We propose to solve quadrupedal locomotion tasks using Reinforcement Learning (RL) with a Transformer-based model that learns to combine proprioceptive information and high-dimensional depth sensor inputs. While learning-based locomotion has made great advances using RL, most methods still rely on domain randomization for training blind agents that generalize to challenging terrains. Our key insight is that proprioceptive states only offer contact measurements for immediate reaction, whereas an agent equipped with visual sensory observations can learn to proactively maneuver environments with obstacles and uneven terrain by anticipating changes in the environment many steps ahead. In this paper, we introduce LocoTransformer, an end-to-end RL method for quadrupedal locomotion that leverages a Transformer-based model for fusing proprioceptive states and visual observations. We evaluate our method in challenging simulated environments with different obstacles and uneven terrain. We show that our method obtains significant improvements over policies with only proprioceptive state inputs, and that Transformer-based models further improve generalization across environments.
We propose to incorporate both proprioceptive and visual information for locomotion tasks using a novel Transformer model, LocoTransformer. Our model consists of the following two components: (i) separate modality encoders for proprioceptive inputs and visual inputs that project both modalities into a latent feature space; (ii) a shared transformer encoder that performs spatial attention over visual tokens, as well as cross-modality attention over proprioceptive features and visual features to predict the actions and values.
We evaluate our proposed method on challenging simulated environments, including tasks such as maneuvering around obstacles of different sizes and shapes, dynamically moving obstacles, as well as rough mountainous terrain. We show that jointly learning policies with both proprioceptive states and vision significantly improves locomotion in challenging environments, and that policies further benefit from adopting our cross-modal Transformer. We also show that LocoTransformer generalizes much better to unseen environments. Lastly, we qualitatively show our method learns to anticipate changes in the environment using vision as guidance.
We visualize the self-attention weight between the proprioceptive token and all visual tokens in the last layer of our Transformer model. We plot the attention weight over raw visual input where warmer color represents larger attention weight. Agent learns to automatically attend to critical visual regions (obstacles in (a)(b)(c)(d), high slope terrain in (e)(h), goal location in (f)(g)(h)) for planning its motion.

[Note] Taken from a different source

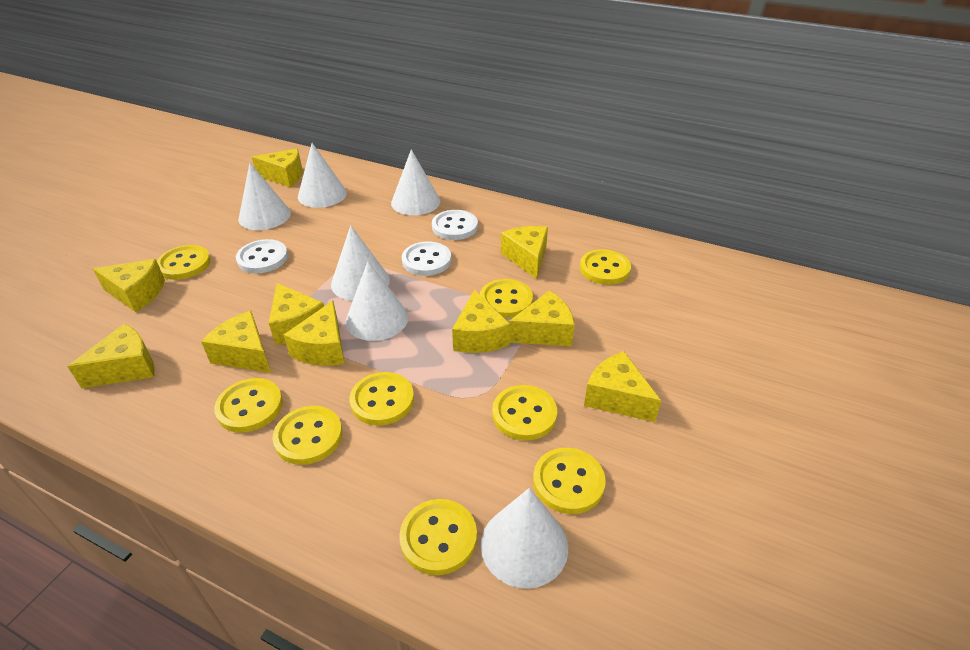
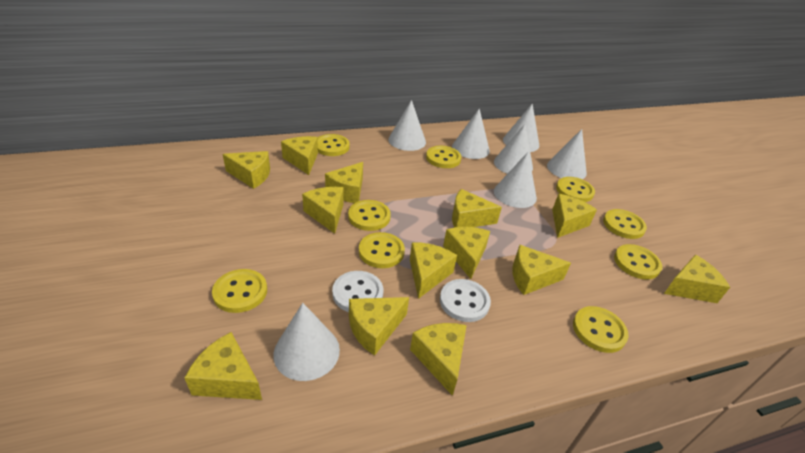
white button: 3 -> 2
white cone: 6 -> 7
yellow cheese: 10 -> 13

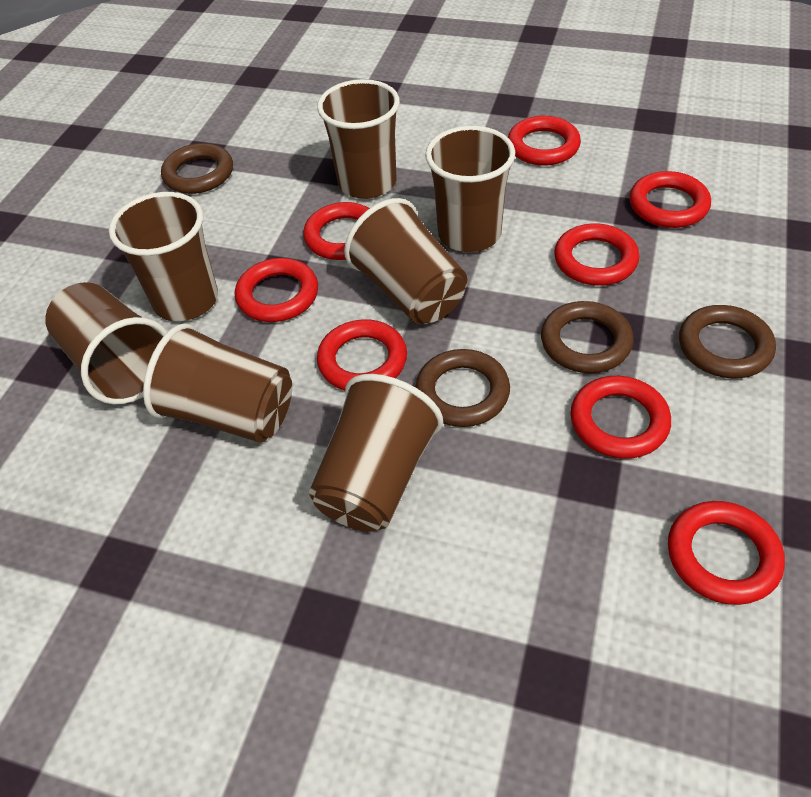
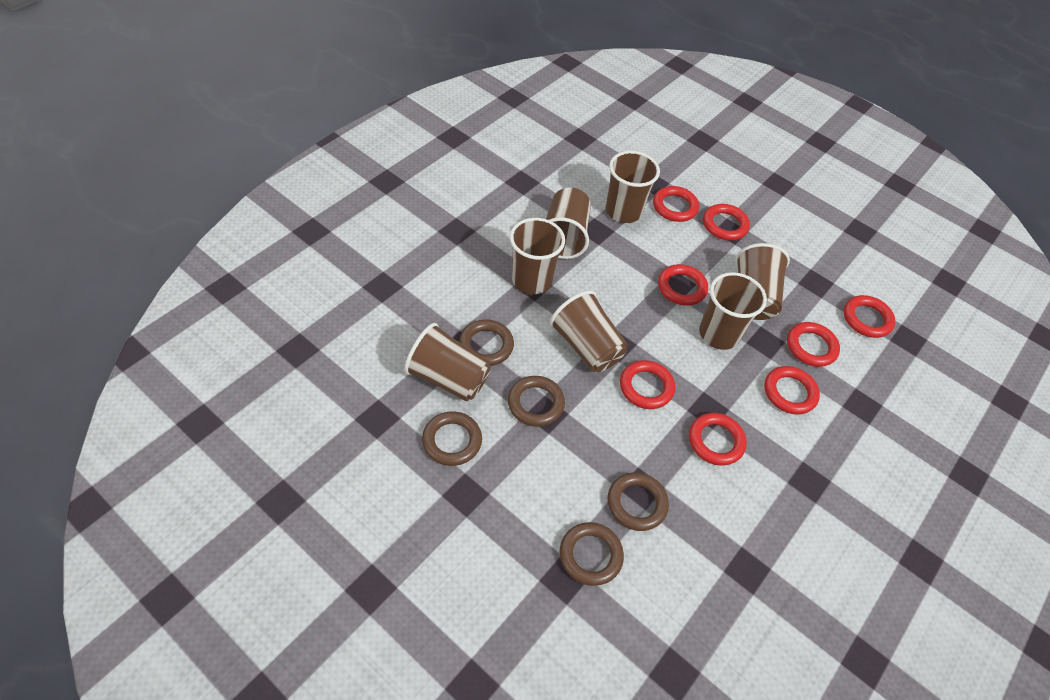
brown ring: 4 -> 5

To understand how the policy learned by our method behave to obstacles and challenging terrain in the environments, we visualize a representative set of episodes and corresponding decisions made by the policy learned with our method. We evaluate all methods in 6 distinct environments with varying terrain, obstacles to avoid, and spheres to collect for reward bonuses.
wide cuboid obstacles on a flat terrain, without spheres
wide cuboid obstacles on a flat terrain, including spheres that give a reward bonus when collected
numerous thin cuboid obstacles on a flat terrain, without spheres
numerous thin cuboid obstacles on a flat terrain, including spheres that give a reward bonus when collected
similar to the Thin Obstacle, but obstacles are now dynamically moving in random directions updated at low frequency
a rugged mountain range with a goal on the top of the mountain
We evaluate eneralization ability of methods by transferring policies trained on Thin Obstacle to unseen environment with chairs & tables.